**Task instructions:**
For the records below, report how many lines include "subtitle", with no accompanying text.

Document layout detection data
-- Opening Marker --
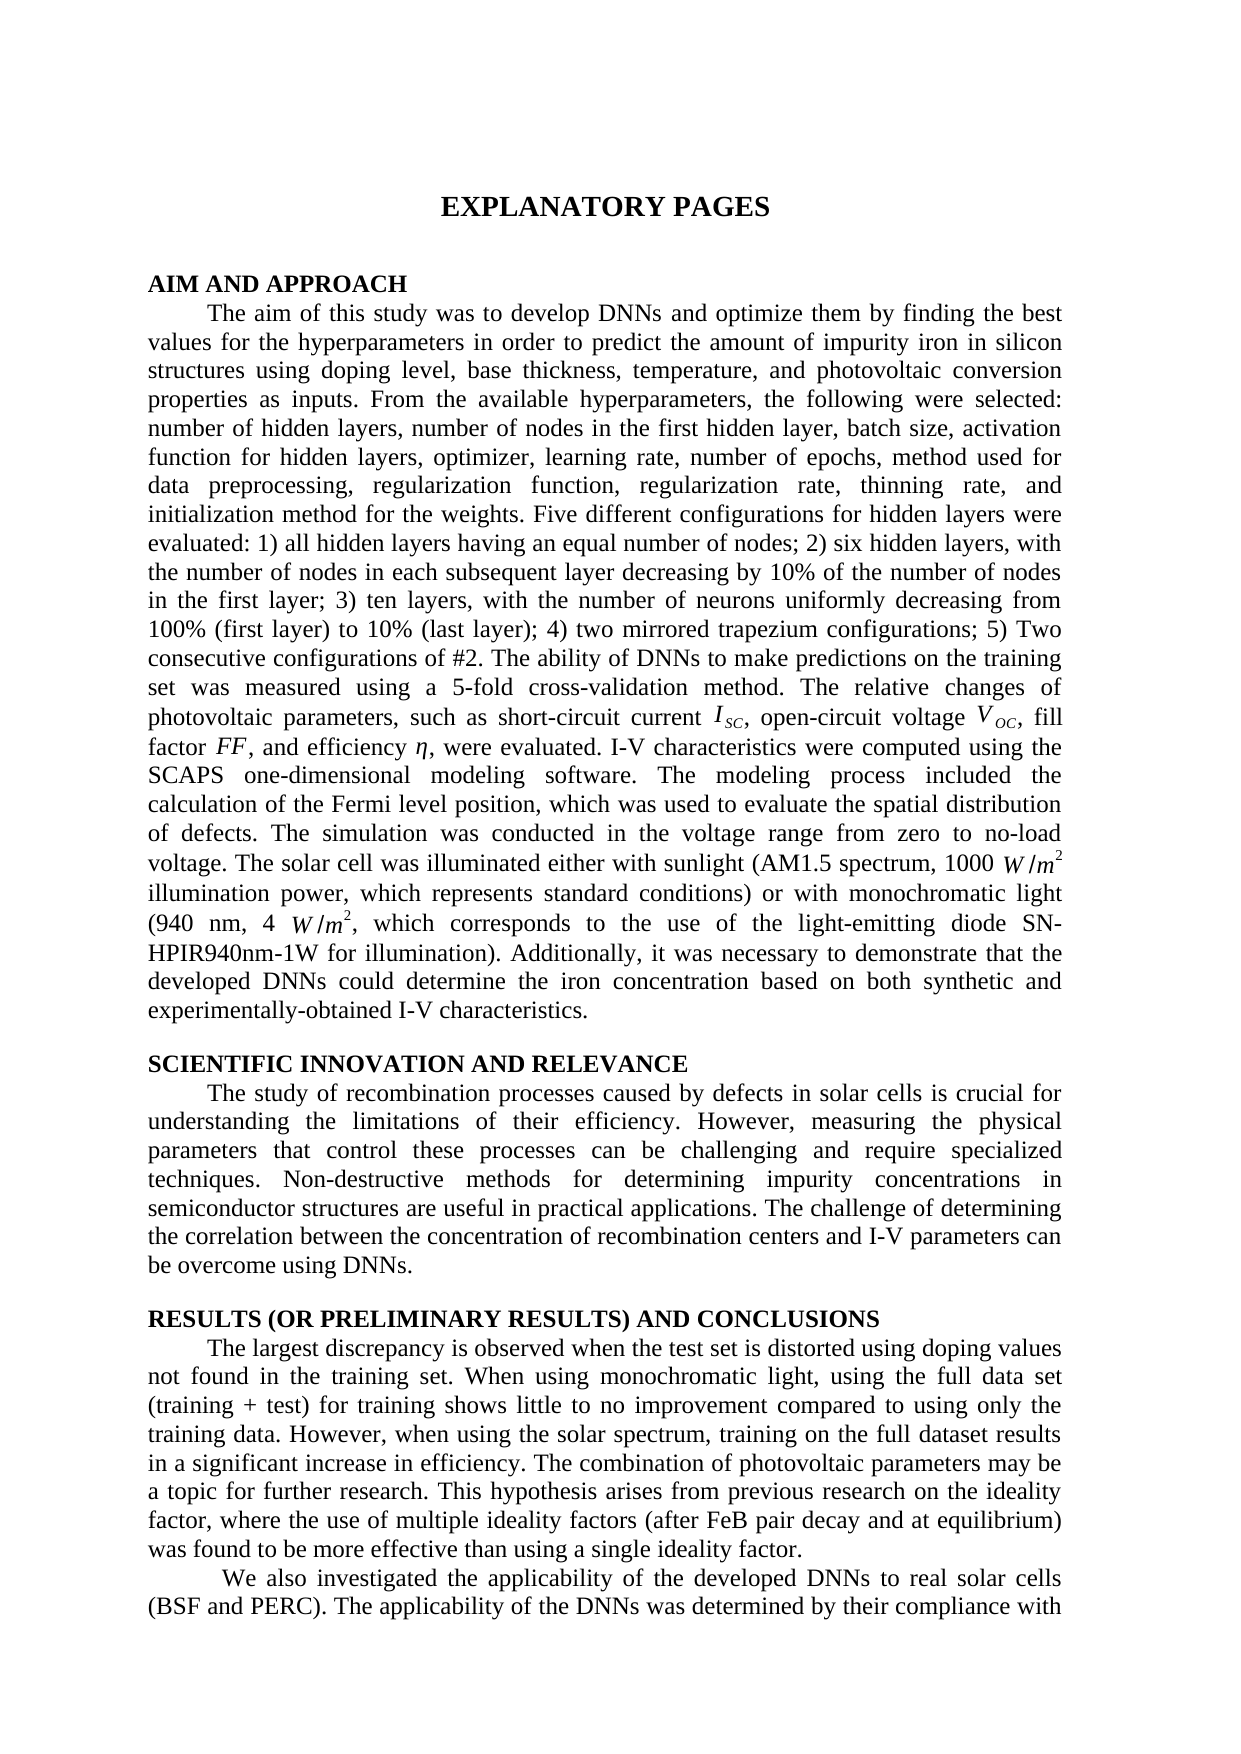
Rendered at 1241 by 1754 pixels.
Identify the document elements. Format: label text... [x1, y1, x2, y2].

subtitle SCIENTIFIC INNOVATION AND RELEVANCE [148, 1049, 1063, 1078]
subtitle EXPLANATORY PAGES [148, 189, 1063, 222]
subtitle AIM AND APPROACH [148, 269, 1063, 298]
text The study of recombination processes caused by defects in solar cells is crucial for understanding the limitations of their efficiency. However, measuring the physical parameters that control these processes can be challenging and require specialized techniques. Non-destructive methods for determining impurity concentrations in semiconductor structures are useful in practical applications. The challenge of determining the correlation between the concentration of recombination centers and I-V parameters can be overcome using DNNs. [148, 1078, 1063, 1279]
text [148, 1563, 1063, 1620]
text The aim of this study was to develop DNNs and optimize them by finding the best values for the hyperparameters in order to predict the amount of impurity iron in silicon structures using doping level, base thickness, temperature, and photovoltaic conversion properties as inputs. From the available hyperparameters, the following were selected: number of hidden layers, number of nodes in the first hidden layer, batch size, activation function for hidden layers, optimizer, learning rate, number of epochs, method used for data preprocessing, regularization function, regularization rate, thinning rate, and initialization method for the weights. Five different configurations for hidden layers were evaluated: 1) all hidden layers having an equal number of nodes; 2) six hidden layers, with the number of nodes in each subsequent layer decreasing by 10% of the number of nodes in the first layer; 3) ten layers, with the number of neurons uniformly decreasing from 100% (first layer) to 10% (last layer); 4) two mirrored trapezium configurations; 5) Two consecutive configurations of #2. The ability of DNNs to make predictions on the training set was measured using a 5-fold cross-validation method. The relative changes of photovoltaic parameters, such as short-circuit current , open-circuit voltage , fill factor , and efficiency , were evaluated. I-V characteristics were computed using the SCAPS one-dimensional modeling software. The modeling process included the calculation of the Fermi level position, which was used to evaluate the spatial distribution of defects. The simulation was conducted in the voltage range from zero to no-load voltage. The solar cell was illuminated either with sunlight (AM1.5 spectrum, 1000 illumination power, which represents standard conditions) or with monochromatic light (940 nm, 4 , which corresponds to the use of the light-emitting diode SN-HPIR940nm-1W for illumination). Additionally, it was necessary to demonstrate that the developed DNNs could determine the iron concentration based on both synthetic and experimentally-obtained I-V characteristics. [148, 298, 1063, 1024]
subtitle RESULTS (OR PRELIMINARY RESULTS) AND CONCLUSIONS [148, 1304, 1063, 1333]
text The largest discrepancy is observed when the test set is distorted using doping values not found in the training set. When using monochromatic light, using the full data set (training + test) for training shows little to no improvement compared to using only the training data. However, when using the solar spectrum, training on the full dataset results in a significant increase in efficiency. The combination of photovoltaic parameters may be a topic for further research. This hypothesis arises from previous research on the ideality factor, where the use of multiple ideality factors (after FeB pair decay and at equilibrium) was found to be more effective than using a single ideality factor. [148, 1333, 1063, 1563]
-- Closing Marker --
**Result of this exercise:**
4